Just around the corner from the Galleria dell'Accademia, on the Grand Canal is one of Venice's premier museums. This world-famous museum is run by the same institution, the Solomon R. Guggenheim Foundation, that manages the renowned Guggenheim Museum in New York. Peggy Guggenheim, was interested in contemporary art and came into contact with various artists who guided and educated her, including Alexander Calder and Marcel Duchamp. This museum houses her collection of contemporary art such as works by Bacon, Balla, Brancusi and Chagall. You'll also find masterpieces by the likes of De Chirico, Kandinsky, Klee, El Lissitskj, Magritte, Man Ray, Picasso and Pollock.
Housed in the stately Fontego dei Turchi that was built in the 13th Century, Museo di Storia Naturale di Venezia is a truly enlightening museum and was established in 1923. You'll find fossils, minerals, botanical collections, entomological collections, protozoa, mollusks and all kinds of vertebrates on display spanning 700 million years. This natural history museum also features an archaeology, anatomy and other repositories. Check out the scientific library, Cetaceans Gallery and other interesting exhibitions that are educational. Also noteworthy is their extensive bibliotheca that is a reference point for those interested in natural sciences. This Grand Canal museum is a great alternative to other historic museums in town.
Located in the old church and school of the Carità, Galleria dell'Accademia's building was partly built in the 12th Century and finished in the 14th Century. The Academy of Fine Arts was started here by the Napoleonic government. In its 24 rooms, it displays works of Italian art, by artists such as Andrea Mantegna, Piero Della Francesca, Cosmè Tura, and Giovanni Bellini. Other artists include Giorgione, Tintoretto, Paris Bordone and Moretto Da Brescia among others.
There is a silent and almost respectful ambiance in this museum. Visitors enter Museo Correr by means of a staircase, originally built as a grand entrance to the Napoleonic Wing. From here, the tour continues through neoclassical rooms, the Royal Palace, the Canoviana Collection, Venetian Civilization, Antique Art, and Renaissance Bronze. There are many sculptures by Canova and decorative objects by Francesco Hayez. Venezia by Jacopo De' Barbari can be admired in the entrance.
What today is Museo Fortuny was once the house of Mariano Fortuny, friend and colleague of D'Annunzio. He was a set designer, inventor, fabric manufacturer and photographer of Catalan origin and transformed this former Gothic palace like a theatre set. It is a vision of furnishings, objects, textiles and ornaments from the beginning of the last century. Admire beautiful paintings, photographs, fabrics and light fixtures. It is open only when the temporary exhibitions are on, but is worth a visit.

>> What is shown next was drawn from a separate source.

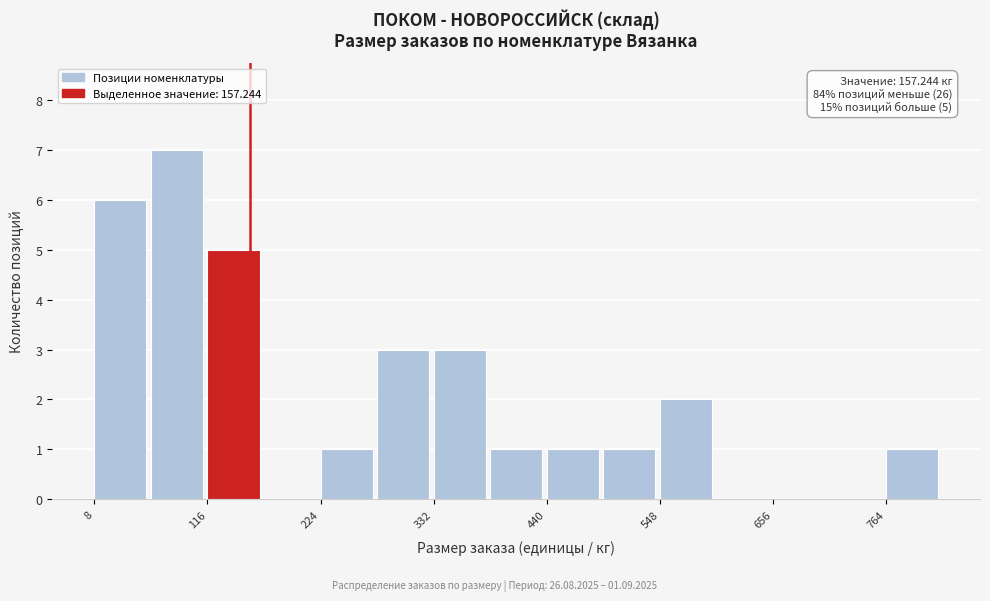

Read against the x-axis, roughly where is the centre of the tallest bar?

80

Galleria d'Arte Moderna-Cà Pesaro offers international art of the 19th and 20th Centuries. Amongst the exhibits here are works by Ciardi, Favretto, Klee, Arp, and Kandinsky. You'll also find works by Ernst, Mirò and Calder. Housed in the magnificent Baroque marble palace, Ca' Pesaro, it features 11 rooms dedicated to paintings, sculptures and graphic art. Originally opened as an exhibition of avant-garde works, it now displays mostly Italian artists as well as foreign artists.